**What the task asks:**
When you reach the line in the listing below that contains "text: 2014-2018 年", begin returning lines exactly as written, and stop after the line that contains "margin-left: 29px ->". Return no other lines.
--- Data shown Enclosed Below ---
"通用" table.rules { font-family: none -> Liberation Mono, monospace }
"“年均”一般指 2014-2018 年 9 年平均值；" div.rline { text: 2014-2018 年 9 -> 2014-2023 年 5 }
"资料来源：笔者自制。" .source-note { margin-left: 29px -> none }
--- End of Enclosed Data shown ---
--- Data shown Enclosed Below ---
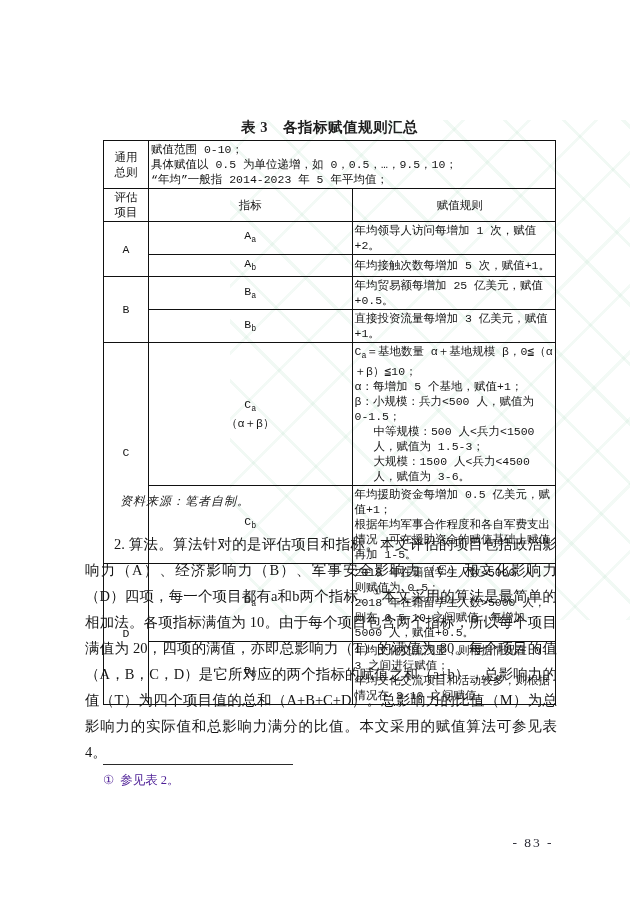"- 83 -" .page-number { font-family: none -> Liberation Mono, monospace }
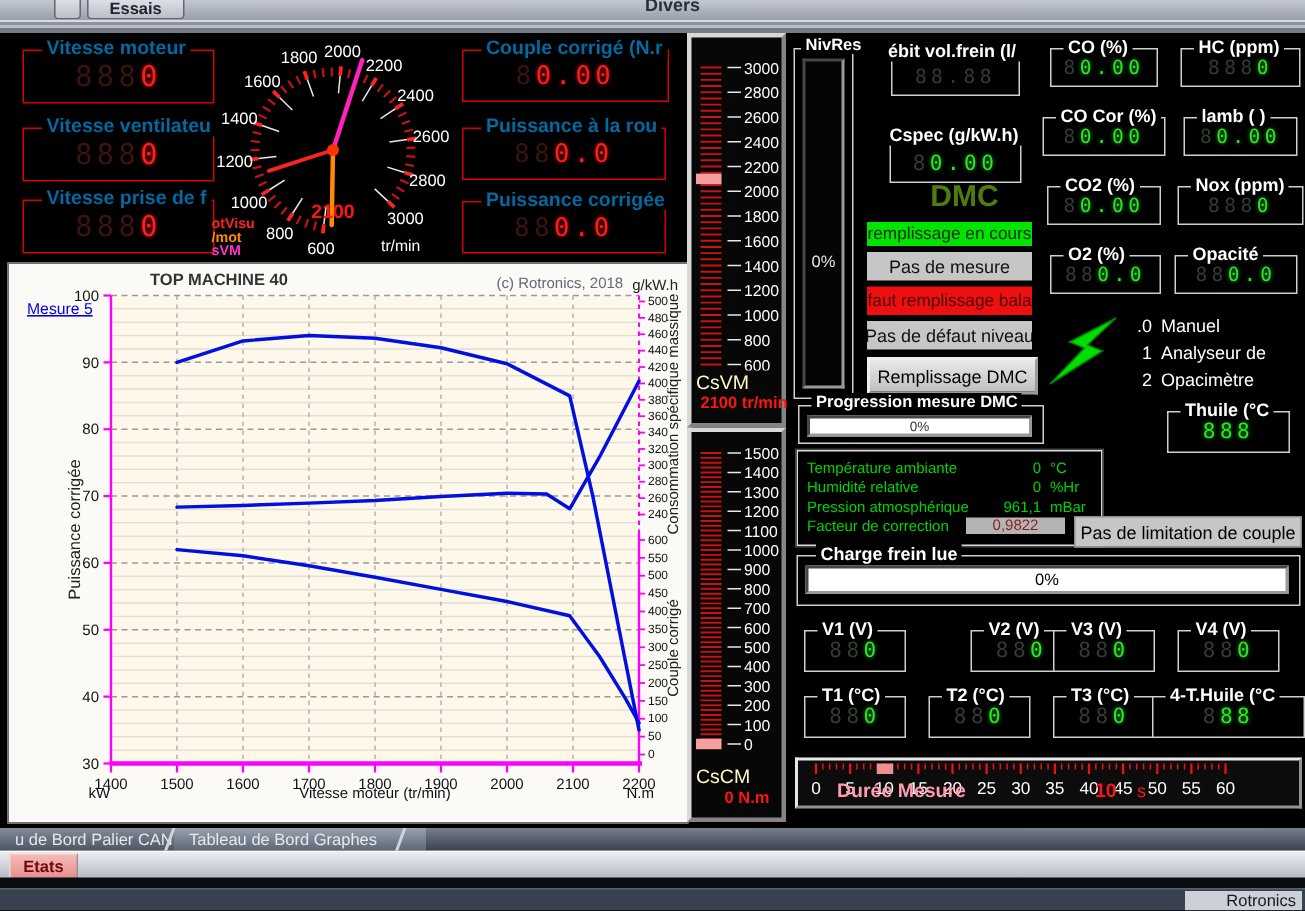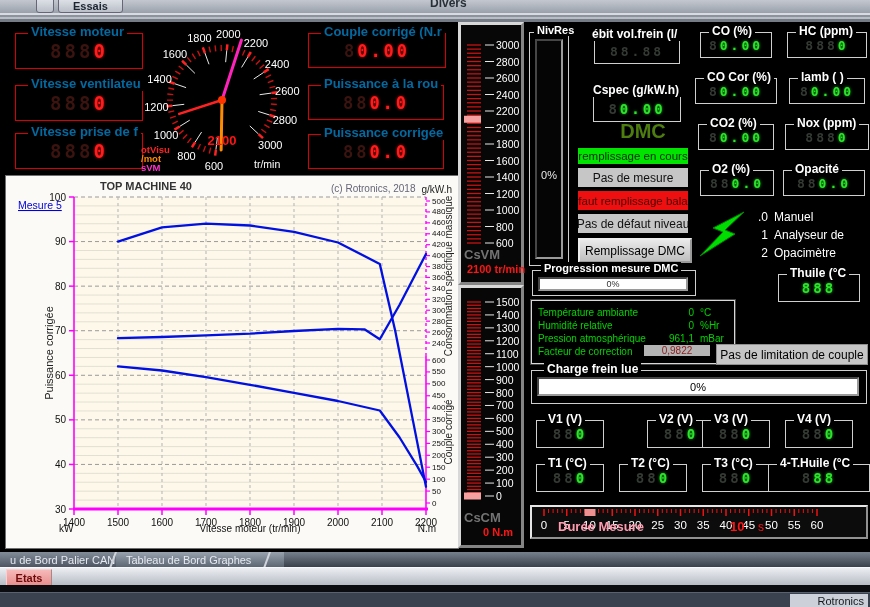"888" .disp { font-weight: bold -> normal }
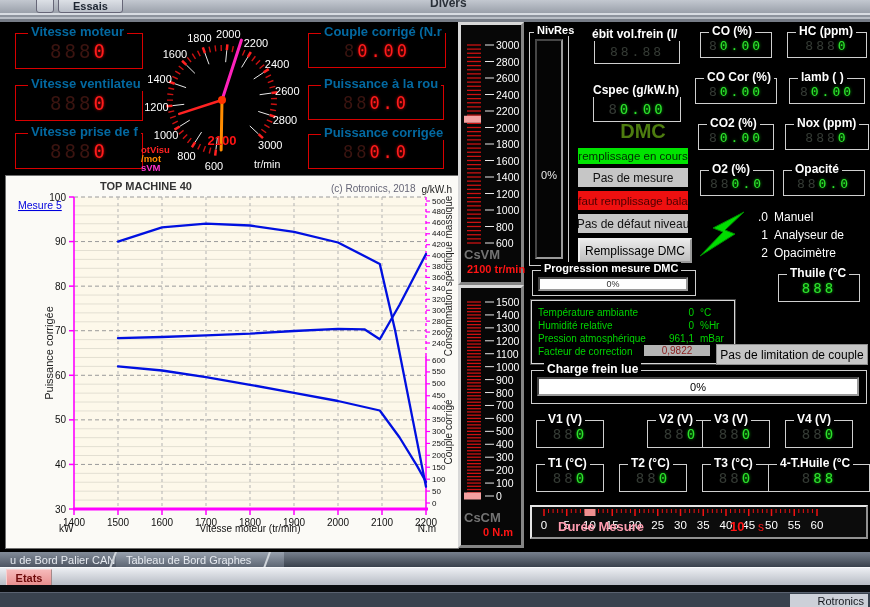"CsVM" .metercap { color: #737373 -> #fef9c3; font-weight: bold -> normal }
--- End of Enclosed Data shown ---
**Answer box:**
"“年均”一般指 2014-2018 年 9 年平均值；" div.rline { text: 2014-2018 年 9 -> 2014-2023 年 5 }
"资料来源：笔者自制。" .source-note { margin-left: 29px -> none }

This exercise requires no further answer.